Hoje, com os coletivos e uma programação dividida entre o que a Casa organiza e o que ela acolhe, o orçamento anual passou dos R$ 60 mil, em 2011, para R$ 1,2 milhão, captados entre leis de incentivo, editais, contribuições dos grupos e associados, locações e um evento anual de arrecadação – como o show de Caetano Veloso em 2018. A biblioteca da instituição, após 40 anos fechada, foi reativada no último mês de maio, representando mais um grande passo para a Casa no sentido de retomar sua história e, ao mesmo tempo, se abrir à sociedade. “Já passaram por aqui várias gerações, inclusive muitas pessoas que já morreram, mas a gente tem esse acervo, esse arquivo, que é o núcleo duro da Casa, que conta sua história”, diz Marilia Loureiro, curadora e programadora da instituição. O próximo passo é a restauração do TAIB, hoje bastante degradado, em um planejamento que já está em estágio avançado.

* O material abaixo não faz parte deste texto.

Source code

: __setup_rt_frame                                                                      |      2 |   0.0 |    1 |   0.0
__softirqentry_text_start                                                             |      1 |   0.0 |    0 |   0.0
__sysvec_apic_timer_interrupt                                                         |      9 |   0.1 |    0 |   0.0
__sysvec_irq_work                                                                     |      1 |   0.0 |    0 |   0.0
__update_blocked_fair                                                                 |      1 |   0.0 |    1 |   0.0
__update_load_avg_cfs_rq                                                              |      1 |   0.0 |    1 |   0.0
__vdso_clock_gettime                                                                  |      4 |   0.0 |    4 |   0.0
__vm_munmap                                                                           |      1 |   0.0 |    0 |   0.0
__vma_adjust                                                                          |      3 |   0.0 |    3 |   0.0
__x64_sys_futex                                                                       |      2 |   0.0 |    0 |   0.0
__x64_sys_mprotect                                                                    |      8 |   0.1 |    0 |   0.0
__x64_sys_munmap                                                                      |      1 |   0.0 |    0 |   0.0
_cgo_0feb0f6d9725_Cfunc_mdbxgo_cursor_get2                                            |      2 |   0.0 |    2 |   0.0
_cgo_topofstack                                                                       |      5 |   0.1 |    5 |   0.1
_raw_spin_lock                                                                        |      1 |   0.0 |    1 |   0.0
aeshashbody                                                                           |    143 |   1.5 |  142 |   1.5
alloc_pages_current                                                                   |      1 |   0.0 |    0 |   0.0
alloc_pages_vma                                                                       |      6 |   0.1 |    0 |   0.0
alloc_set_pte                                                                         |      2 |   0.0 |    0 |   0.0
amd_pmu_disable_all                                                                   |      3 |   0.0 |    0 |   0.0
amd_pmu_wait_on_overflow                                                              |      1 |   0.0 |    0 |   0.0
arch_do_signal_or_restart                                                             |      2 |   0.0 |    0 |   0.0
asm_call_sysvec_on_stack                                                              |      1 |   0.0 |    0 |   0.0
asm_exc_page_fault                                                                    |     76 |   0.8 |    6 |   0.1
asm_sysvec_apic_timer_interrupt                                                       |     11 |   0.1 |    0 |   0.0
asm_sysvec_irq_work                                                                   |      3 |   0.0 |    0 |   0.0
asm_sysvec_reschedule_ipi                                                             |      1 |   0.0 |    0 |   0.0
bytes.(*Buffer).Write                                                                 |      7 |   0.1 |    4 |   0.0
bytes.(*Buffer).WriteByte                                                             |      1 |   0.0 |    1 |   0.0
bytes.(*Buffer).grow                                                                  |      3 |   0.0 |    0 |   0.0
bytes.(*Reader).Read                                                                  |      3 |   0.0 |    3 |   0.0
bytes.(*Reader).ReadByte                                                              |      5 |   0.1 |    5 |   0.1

O jornal Nossa Voz, símbolo da instituição, foi relançado em 2014 e é publicado anualmente com textos sobre temas atuais e colaborações de artistas e intelectuais. No último número, de 2018, a capa estampa o Manifesto Herzog Vive!, publicado pelo grupo Judeus pela Democracia no período das eleições em reação à ascensão conservadora e à possibilidade da eleição de Bolsonaro. Na página seguinte, a transcrição da fala feita pelo escritor israelense Amós Oz em junho de 2017, quando esteve no local, evidencia um pouco do espírito – passado e presente – da Casa do Povo: “Eu realmente me sinto em casa. Aqui é o lugar certo para começar uma revolução, ou, pelo menos, como disse minha amiga Lilia Schwarcz, o lugar certo para planejar a revolução. Porque é sempre mais agradável planejá-la do que executá-la”, brincou. Se não será o epicentro da revolução, a Casa é, retomando a afirmação de Seroussi, um lugar para se ensaiar outros futuros possíveis. “E tudo que acontece aqui hoje confirma que os nossos desejos não eram loucura”, conclui o curador.